BI Jatim Optimistis JCFF 2026 Dongkrak UMKM dan Ekonomi Daerah
Surabaya, Nawacita.co – Kantor Perwakilan Bank Indonesia (KPwBI) Provinsi Jawa Timur resmi membuka gelaran Java Coffee & Flavours Festival (JCFF) 2026 di Alun-Alun Surabaya, Jumat malam, (18/07/2026). Festival yang berlangsung selama tiga hari ini menjadi wadah untuk memperkuat daya saing komoditas unggulan Jawa seperti kopi, teh, cokelat, dan rempah-rempah agar mampu menembus pasar internasional.
Deputi Kepala Perwakilan Bank Indonesia Provinsi Jawa Timur, Rifki Ismal, menyampaikan apresiasi kepada seluruh pihak yang telah mendukung terselenggaranya JCFF 2026. Menurutnya, kegiatan ini menjadi bagian dari upaya mendorong pertumbuhan ekonomi daerah di tengah ketidakpastian ekonomi global.
“Di tengah dinamika ekonomi dunia, mulai dari konflik geopolitik, ketidakpastian harga energi dan komoditas, hingga kondisi ekonomi global yang belum stabil, ekonomi Indonesia masih menunjukkan kinerja yang baik,” ujarnya.
Ia menjelaskan, pertumbuhan ekonomi Indonesia pada semester I 2026 tercatat sebesar 5,61 persen.
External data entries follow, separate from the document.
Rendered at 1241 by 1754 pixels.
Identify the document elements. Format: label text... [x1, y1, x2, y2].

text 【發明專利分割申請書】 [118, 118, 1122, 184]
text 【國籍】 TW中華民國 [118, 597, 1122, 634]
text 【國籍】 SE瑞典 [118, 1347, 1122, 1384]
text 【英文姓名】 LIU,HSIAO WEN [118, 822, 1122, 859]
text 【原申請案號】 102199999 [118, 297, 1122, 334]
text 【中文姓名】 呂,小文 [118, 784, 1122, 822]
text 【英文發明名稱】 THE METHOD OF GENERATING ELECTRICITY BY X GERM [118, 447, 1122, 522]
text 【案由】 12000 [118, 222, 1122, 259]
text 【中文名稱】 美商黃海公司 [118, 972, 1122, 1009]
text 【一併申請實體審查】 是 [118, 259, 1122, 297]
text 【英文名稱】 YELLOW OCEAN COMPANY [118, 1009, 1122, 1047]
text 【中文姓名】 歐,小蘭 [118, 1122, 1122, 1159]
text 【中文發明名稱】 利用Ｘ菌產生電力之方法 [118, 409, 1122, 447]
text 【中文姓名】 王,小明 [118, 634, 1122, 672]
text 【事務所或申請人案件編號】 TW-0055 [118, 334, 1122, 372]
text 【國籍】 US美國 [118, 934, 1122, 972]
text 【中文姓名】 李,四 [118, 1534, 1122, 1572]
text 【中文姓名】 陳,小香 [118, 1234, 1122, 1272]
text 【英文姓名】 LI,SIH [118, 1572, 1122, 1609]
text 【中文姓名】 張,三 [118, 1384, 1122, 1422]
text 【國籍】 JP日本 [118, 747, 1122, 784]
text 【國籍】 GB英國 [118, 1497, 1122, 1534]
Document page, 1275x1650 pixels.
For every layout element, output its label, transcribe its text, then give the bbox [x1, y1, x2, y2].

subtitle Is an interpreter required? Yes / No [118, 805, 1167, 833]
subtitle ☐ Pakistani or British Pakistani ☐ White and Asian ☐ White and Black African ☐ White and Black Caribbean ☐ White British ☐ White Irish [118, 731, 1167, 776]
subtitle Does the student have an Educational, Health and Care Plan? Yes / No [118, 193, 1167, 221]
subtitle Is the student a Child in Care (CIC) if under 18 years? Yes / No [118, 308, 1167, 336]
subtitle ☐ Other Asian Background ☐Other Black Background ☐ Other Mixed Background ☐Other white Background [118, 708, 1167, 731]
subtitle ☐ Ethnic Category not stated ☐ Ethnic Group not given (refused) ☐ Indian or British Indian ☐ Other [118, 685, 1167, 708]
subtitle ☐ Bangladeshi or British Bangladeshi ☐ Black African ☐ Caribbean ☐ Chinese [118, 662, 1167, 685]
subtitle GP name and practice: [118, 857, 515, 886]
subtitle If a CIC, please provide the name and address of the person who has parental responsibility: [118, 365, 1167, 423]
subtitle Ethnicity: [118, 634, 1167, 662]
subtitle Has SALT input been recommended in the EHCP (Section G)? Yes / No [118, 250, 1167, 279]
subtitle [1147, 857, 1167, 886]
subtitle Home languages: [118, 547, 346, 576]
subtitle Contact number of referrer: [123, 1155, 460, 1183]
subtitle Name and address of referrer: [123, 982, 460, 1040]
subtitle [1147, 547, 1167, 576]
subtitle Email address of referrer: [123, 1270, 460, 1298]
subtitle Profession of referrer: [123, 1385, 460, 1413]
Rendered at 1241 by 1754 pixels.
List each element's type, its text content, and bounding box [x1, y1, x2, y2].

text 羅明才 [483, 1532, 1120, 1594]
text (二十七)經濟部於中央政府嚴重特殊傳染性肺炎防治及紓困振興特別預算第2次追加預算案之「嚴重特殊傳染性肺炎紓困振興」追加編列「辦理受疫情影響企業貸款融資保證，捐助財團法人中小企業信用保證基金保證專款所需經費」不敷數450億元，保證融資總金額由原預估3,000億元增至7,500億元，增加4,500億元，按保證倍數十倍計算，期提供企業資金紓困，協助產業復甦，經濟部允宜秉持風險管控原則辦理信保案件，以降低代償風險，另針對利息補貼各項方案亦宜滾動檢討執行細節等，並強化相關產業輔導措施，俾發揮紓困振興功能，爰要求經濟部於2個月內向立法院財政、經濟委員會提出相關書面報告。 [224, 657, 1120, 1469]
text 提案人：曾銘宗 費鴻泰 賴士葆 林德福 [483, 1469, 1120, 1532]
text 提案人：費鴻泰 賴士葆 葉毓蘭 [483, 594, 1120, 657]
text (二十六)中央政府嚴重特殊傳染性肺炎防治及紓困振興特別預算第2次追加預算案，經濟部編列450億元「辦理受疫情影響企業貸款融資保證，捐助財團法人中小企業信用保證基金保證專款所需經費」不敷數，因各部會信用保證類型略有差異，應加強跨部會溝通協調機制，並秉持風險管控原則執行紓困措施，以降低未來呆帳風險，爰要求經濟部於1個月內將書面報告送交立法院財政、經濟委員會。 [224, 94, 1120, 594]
Sementara itu, wilayah Jawa tumbuh 5,79 persen dan Jawa Timur mencapai 5,96 persen, lebih tinggi dibandingkan rata-rata nasional.
Baca Juga : Bank Indonesia Naikkan BI Rate Menjadi 5,75 Persen
“Alhamdulillah, Jawa Timur mencatat pertumbuhan ekonomi yang sangat baik. Ini menunjukkan sektor riil, termasuk komoditas unggulan daerah, memiliki kontribusi besar terhadap perekonomian,” katanya.
Bank Indonesia menilai kopi, teh, cokelat, dan rempah-rempah merupakan komoditas strategis dengan potensi besar untuk dikembangkan. Indonesia saat ini merupakan produsen kopi terbesar keempat di dunia setelah Brasil, Vietnam, dan Kolombia.
Produksi kopi nasional mencapai sekitar 780 ribu ton per tahun. Jawa Timur menjadi salah satu sentra produksi terbesar di Pulau Jawa dengan produksi sekitar 53 ribu ton, jauh di atas Jawa Barat dan Jawa Tengah yang masing-masing berkisar 25 ribu ton.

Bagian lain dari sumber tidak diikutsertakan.